The ongoing battle between Apple and the FBI over bypassing an iPhone’s security during a criminal investigation took an interesting turn last week, when the government abruptly dropped its court appointment, saying it had found another method to get inside the iPhone 5c at the middle of San Bernardino terrorism case. Unfortunately for the FBI, this new trick for bypassing Apple’s encryption is unlikely to remain a secret for long.
Several security experts, along with senior Apple engineers, have spoken to Reuters, explaining that one way or another, the method used for breaking into the device will leak beyond government agencies. This will be good news for consumers concerned with privacy, as the information will make its way to Apple, and then they’ll be able to close the hole in their encryption.

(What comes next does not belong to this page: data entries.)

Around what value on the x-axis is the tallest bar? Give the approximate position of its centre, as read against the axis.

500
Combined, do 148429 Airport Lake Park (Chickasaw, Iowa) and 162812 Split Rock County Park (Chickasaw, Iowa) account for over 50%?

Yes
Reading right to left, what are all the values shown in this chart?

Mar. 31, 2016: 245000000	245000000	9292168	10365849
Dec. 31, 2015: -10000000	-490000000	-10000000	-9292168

“The FBI would need to resign itself to the fact that such an exploit would only be viable for a few months, if released to other departments,” said independent forensics expert Jonathan Zdziarski. “It would be a temporary Vegas jackpot that would quickly get squandered on the case backlog.”
The exploit could become widely known in a number of ways, such as the FBI sharing the information with other law enforcement agencies, or the source of the security bypass, which the FBI has not revealed, could choose to sell or give the method to other parties, or even other countries.

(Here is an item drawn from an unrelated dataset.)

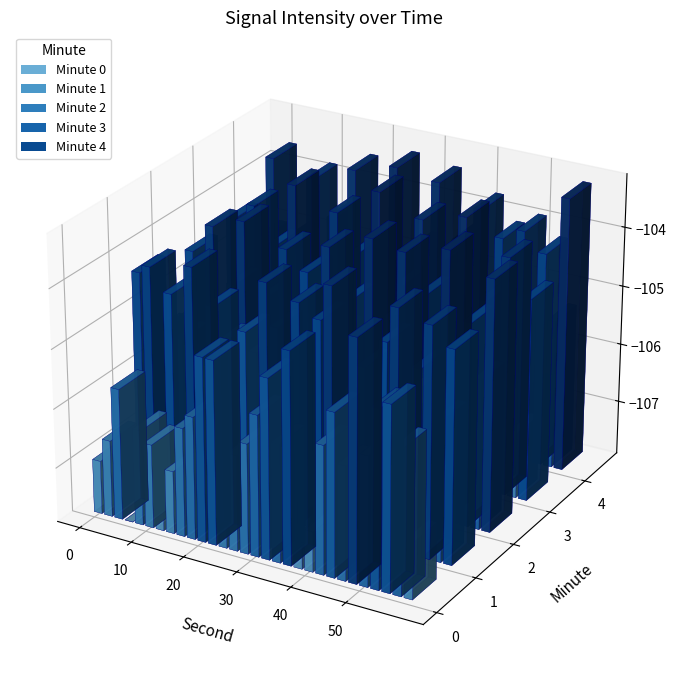

What is the average value of the 1 series?

-104.8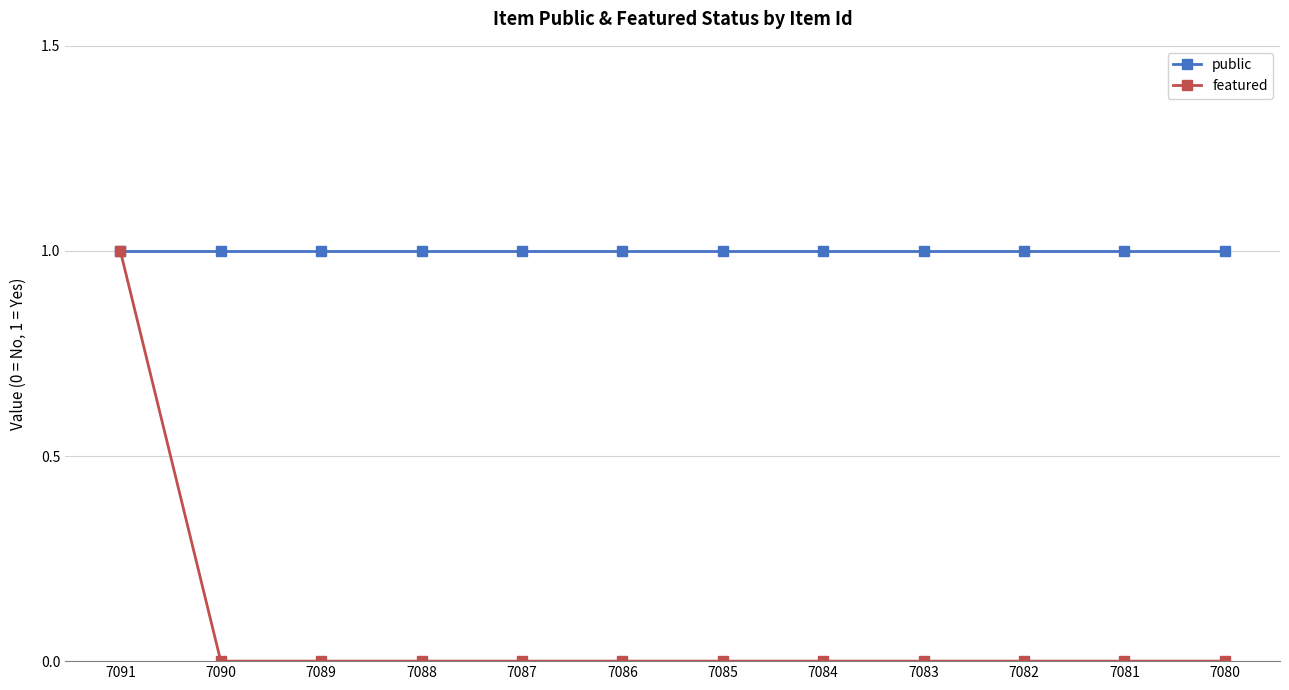

Which series has the widest spread of values?

featured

In the event the FBI tries to keep the exploit a secret from everyone else, future criminal cases where the method is used will make their way to court, giving defense lawyers the opportunity to question and investigate how an iPhone was breached.
“Flaws of this nature have a pretty short life cycle,” said an Apple engineer speaking on the condition of anonymity. “Most of these things do come to light.” Unfortunately, once Apple address the flaw, either in an iOS update or with future iPhone models, the FBI is likely to return to demanding their cooperation, and then we’ll be right back where we were a week ago.